On 66 minutes, ‘Toronto’ played their last desperate card: start a fight and hope that it’d disrupt Hornets’ momentum. Earl Hurst landed a big shot, black shirts started jumping in from all directions, Kay threw a punch and, for all the world, it looked like the outcome was only going one way. Referee Mr Rossleigh showed ‘Toronto’s’ Kay and big-money signing O’Brien yellow cards - then also dispatched Lewis Palfrey similarly. Oh - then gave the penalty to ‘Toronto’…

In the resulting reshuffle, Maitua squeezed through a shifting defence to tie the scores at 16-all. Brieley hoofing the conversion attempt low and wide.

Hornets sucked in for a big finish.

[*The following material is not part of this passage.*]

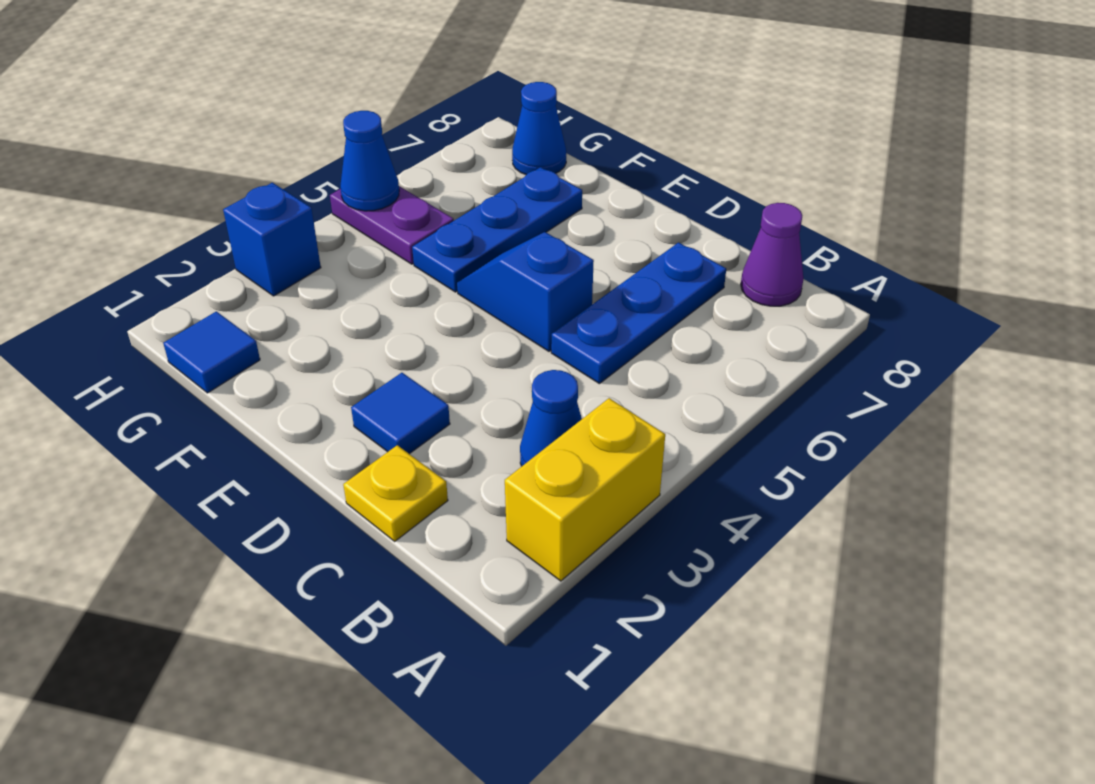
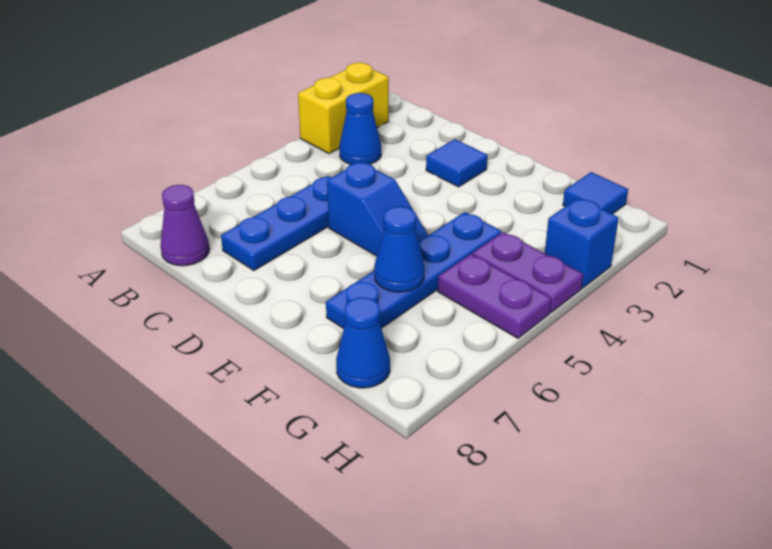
yellow 1x1 plate [343,445,448,541] -> none
blue 1x3 plate [412,167,582,292] -> blue 1x4 plate [326,212,501,329]
none -> purple 1x2 plate [472,232,583,312]
blue 1x1 cone [340,111,399,211] -> blue 1x1 cone moved to [374,206,425,292]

One more time they drove a the ’Toronto’ defence back to their goal-line - and when the ball was snapped to Morgan Smith he slotted the drop goal to re-establish Hornets’ lead. ’Toronto’s’ body language a picture.

Indeed, Hornets saw this as the chance to platy some football and put this game to bed. On 36 minutes Billy Brickhill launched the Tank Rob Massam up the left flank: straight through a flailing  Laulu-Togaga’e, he raced 50 metres, lining-up O’Brien. We’ll never criticise a winger for backing himself - Massam has a big weight and speed advantage over O’Brien - but the ‘Toronto’ full-back showed his class, hauling Massam down, with Dec Kay inside with a clear run to the line.

Off the hook, ‘Toronto’ trundled back downfield for one last attempt to bore us into submission. With Hornets defence scrambling well to repel the Wolfpack’s clueless, one-dimensional fumblings, The touch-judge seized his chance to get on telly, to draw Mr Rossleigh’s attention to an unseen offence.

Even now we have no idea what the penalty was for, but Brierley made no mistake to edge ‘Toronto’ back in front at 17-18.

With the game running on fumes, Hornets moved the ball wide in search of a break - winning a penalty for an off-the ball tackle five metres inside the visitor’s half. Hornets pointed to the posts, fans’ hearts in mouths. The impossible just one kick away.

As it was, Lewis Palfrey pulled his kick short and Toronto were able to hold out for a one-point win that broke Hornets’ hearts.

But there are so many positives: not just for Hornets, but for the Championship. On this cold Friday night in a small ex-mill-town, a club owned by 95 of its supporters took a team owned by a multi-millionaire mining tycoon to the very edge of humiliation. Proving that it IS possible to thwart ‘Toronto’ Wolfpack’s cash-laden juggernaut. That it IS possible to over-achieve when everybody believes.

But mostly Rochdale Hornets proved that its what beats underneath the badge that matters most. And money can’t buy you a soul.

The door is open for the rest of the Championship. Take your opportunity: the emperor is naked.